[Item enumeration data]
=======

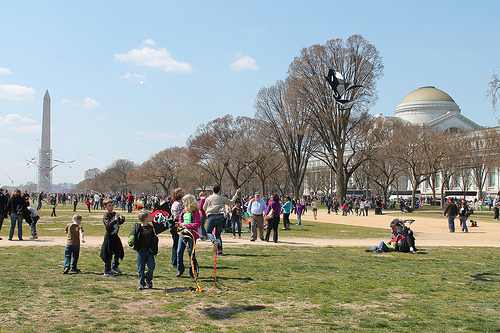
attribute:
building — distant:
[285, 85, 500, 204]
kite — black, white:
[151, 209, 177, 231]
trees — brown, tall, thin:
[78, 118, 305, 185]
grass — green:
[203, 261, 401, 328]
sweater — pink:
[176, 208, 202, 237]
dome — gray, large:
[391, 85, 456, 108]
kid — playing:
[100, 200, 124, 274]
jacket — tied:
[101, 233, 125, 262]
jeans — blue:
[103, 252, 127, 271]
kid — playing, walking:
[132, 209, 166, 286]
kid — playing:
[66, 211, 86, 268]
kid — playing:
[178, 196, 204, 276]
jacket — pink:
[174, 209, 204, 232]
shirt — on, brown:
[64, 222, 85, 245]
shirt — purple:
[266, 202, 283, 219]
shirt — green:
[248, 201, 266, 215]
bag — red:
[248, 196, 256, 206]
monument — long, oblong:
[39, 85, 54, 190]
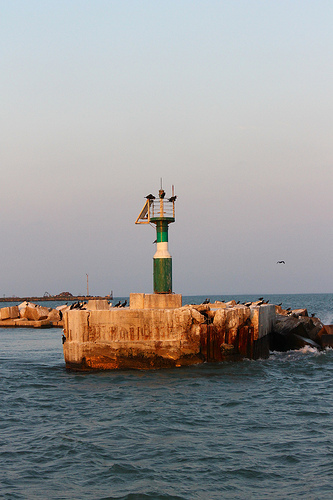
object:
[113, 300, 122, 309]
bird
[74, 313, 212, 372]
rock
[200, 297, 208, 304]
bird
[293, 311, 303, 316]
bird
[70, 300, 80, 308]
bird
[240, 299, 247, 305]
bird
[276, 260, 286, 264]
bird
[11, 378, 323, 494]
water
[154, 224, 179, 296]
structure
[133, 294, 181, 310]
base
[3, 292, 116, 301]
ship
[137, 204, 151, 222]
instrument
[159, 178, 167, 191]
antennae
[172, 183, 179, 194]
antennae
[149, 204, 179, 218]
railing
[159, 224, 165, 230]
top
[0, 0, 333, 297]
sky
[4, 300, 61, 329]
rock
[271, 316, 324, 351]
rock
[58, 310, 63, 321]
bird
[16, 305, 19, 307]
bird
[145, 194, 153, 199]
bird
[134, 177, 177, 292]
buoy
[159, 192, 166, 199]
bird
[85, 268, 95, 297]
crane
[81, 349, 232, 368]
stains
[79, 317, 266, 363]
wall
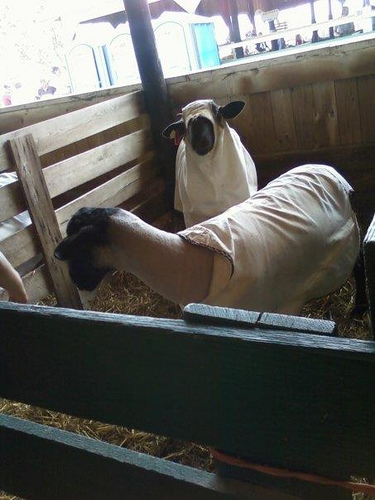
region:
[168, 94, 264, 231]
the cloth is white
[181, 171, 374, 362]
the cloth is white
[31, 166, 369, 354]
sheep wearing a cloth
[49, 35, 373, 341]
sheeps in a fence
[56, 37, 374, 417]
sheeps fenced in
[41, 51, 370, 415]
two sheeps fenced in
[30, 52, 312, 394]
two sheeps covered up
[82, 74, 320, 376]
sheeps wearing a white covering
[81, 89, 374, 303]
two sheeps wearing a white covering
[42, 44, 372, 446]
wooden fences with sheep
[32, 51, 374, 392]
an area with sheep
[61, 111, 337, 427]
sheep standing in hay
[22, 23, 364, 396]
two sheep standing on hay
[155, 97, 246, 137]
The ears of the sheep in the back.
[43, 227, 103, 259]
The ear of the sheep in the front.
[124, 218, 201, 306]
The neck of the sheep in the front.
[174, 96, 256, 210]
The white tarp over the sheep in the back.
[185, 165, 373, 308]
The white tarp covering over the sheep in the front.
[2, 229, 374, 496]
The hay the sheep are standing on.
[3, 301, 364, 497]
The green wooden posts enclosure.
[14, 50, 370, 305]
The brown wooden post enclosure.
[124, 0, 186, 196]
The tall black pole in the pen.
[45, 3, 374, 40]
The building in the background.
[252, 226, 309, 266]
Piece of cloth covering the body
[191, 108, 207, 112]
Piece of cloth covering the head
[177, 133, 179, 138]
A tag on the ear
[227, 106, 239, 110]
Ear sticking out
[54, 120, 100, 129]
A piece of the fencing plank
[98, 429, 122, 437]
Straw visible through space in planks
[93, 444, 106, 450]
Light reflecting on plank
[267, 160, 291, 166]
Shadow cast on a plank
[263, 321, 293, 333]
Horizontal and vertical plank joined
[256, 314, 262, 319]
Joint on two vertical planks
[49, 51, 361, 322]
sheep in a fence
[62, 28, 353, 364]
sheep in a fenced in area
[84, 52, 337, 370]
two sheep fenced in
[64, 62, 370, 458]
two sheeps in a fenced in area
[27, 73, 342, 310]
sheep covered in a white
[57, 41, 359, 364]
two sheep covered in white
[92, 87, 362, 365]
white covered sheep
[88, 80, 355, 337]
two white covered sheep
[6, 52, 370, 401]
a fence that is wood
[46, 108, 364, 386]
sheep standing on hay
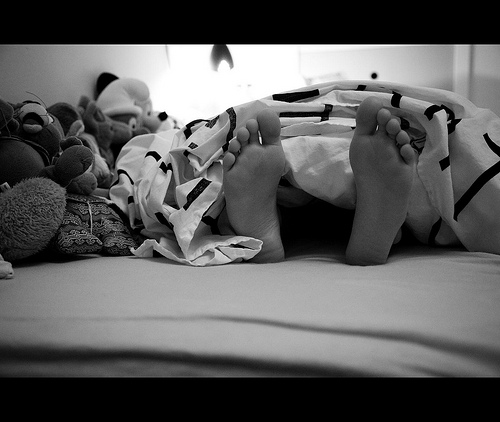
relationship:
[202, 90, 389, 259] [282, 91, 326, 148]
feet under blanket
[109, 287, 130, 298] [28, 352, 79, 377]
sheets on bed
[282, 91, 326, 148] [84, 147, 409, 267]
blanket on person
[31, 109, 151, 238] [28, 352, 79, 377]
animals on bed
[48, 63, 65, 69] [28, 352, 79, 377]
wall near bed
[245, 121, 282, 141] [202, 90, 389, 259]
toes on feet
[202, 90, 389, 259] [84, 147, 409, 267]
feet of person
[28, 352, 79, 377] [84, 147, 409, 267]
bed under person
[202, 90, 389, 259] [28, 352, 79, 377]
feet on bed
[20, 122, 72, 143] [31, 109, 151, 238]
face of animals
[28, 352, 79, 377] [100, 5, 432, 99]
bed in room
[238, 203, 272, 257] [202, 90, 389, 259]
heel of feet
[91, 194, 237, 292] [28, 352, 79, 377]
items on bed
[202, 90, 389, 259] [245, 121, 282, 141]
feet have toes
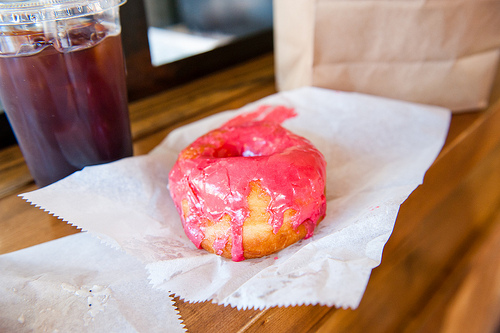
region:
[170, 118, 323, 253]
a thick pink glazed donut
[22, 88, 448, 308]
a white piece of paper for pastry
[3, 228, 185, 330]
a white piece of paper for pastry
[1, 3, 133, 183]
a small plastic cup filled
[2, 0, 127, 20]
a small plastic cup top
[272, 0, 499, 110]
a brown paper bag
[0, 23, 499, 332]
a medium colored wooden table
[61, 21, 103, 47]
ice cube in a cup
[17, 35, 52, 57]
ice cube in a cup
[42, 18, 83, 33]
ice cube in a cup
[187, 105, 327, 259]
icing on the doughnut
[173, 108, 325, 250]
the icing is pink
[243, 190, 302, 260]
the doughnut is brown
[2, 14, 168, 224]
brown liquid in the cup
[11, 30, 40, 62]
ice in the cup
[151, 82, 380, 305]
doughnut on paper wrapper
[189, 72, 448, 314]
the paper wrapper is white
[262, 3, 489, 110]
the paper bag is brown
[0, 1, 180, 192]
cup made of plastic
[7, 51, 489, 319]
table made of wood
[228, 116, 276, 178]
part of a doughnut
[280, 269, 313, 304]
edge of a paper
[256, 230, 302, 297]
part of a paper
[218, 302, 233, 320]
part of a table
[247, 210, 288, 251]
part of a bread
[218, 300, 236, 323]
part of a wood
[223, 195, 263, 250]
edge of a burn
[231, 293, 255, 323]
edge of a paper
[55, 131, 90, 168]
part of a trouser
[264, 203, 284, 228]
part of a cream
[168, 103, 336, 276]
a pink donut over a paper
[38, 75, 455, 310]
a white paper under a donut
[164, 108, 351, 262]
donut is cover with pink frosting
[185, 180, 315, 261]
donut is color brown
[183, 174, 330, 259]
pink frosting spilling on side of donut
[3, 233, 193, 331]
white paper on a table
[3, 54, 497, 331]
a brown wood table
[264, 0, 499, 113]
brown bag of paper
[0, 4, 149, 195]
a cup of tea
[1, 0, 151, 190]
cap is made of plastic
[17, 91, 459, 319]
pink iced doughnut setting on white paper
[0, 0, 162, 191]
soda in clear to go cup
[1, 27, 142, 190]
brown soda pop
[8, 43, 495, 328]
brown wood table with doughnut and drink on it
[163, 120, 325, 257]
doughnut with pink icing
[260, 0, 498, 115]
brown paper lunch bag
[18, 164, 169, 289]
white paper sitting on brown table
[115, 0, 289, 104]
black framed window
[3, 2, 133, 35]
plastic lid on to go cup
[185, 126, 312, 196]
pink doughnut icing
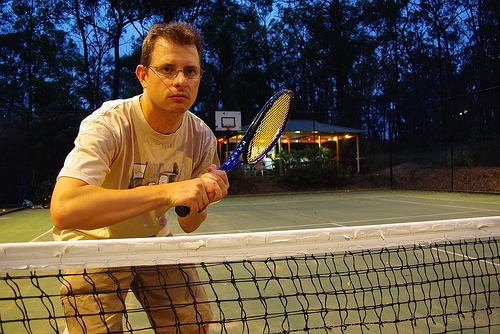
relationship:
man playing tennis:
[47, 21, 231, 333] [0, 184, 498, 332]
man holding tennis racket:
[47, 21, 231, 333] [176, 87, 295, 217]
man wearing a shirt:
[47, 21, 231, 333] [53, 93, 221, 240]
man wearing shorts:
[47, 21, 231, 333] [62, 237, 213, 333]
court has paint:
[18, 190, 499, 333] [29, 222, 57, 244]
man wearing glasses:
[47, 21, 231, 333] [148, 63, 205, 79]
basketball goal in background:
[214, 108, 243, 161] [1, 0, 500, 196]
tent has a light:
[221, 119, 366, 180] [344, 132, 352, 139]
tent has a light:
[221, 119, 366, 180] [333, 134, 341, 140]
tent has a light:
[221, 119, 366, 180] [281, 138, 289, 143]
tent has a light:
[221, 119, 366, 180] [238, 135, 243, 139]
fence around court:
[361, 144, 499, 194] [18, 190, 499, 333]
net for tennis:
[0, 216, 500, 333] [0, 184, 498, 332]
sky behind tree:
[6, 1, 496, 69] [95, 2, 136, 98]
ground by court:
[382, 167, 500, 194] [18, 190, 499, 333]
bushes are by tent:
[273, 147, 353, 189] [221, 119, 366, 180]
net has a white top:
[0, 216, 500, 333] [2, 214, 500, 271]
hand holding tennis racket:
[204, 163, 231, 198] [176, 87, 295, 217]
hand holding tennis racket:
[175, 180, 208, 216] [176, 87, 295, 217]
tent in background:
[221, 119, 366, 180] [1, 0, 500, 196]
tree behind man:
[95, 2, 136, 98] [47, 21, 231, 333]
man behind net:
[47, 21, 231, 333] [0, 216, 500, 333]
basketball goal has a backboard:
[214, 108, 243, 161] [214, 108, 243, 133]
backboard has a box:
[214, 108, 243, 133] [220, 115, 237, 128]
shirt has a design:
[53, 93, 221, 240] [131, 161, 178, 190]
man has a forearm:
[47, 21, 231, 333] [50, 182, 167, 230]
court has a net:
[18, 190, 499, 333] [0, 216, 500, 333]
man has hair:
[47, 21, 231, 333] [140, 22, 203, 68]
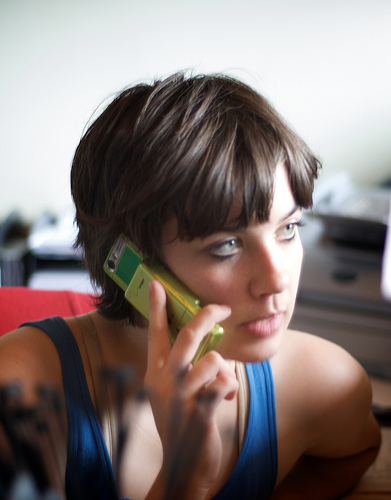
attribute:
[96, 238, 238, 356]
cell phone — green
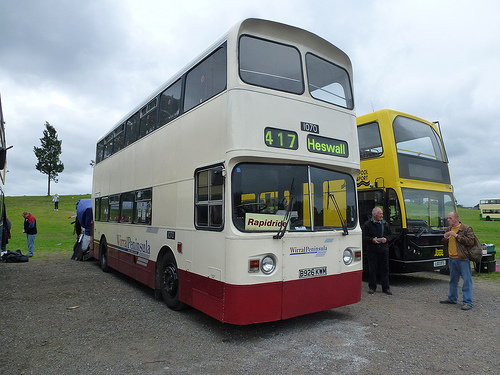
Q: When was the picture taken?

=======

Exercise goal => Reproduce, without any changes, the stretch of lines from the one containing "[31, 166, 369, 354]" through the one containing "wooden fences with sheep".

Solution =>
[31, 166, 369, 354]
sheep wearing a cloth
[49, 35, 373, 341]
sheeps in a fence
[56, 37, 374, 417]
sheeps fenced in
[41, 51, 370, 415]
two sheeps fenced in
[30, 52, 312, 394]
two sheeps covered up
[82, 74, 320, 376]
sheeps wearing a white covering
[81, 89, 374, 303]
two sheeps wearing a white covering
[42, 44, 372, 446]
wooden fences with sheep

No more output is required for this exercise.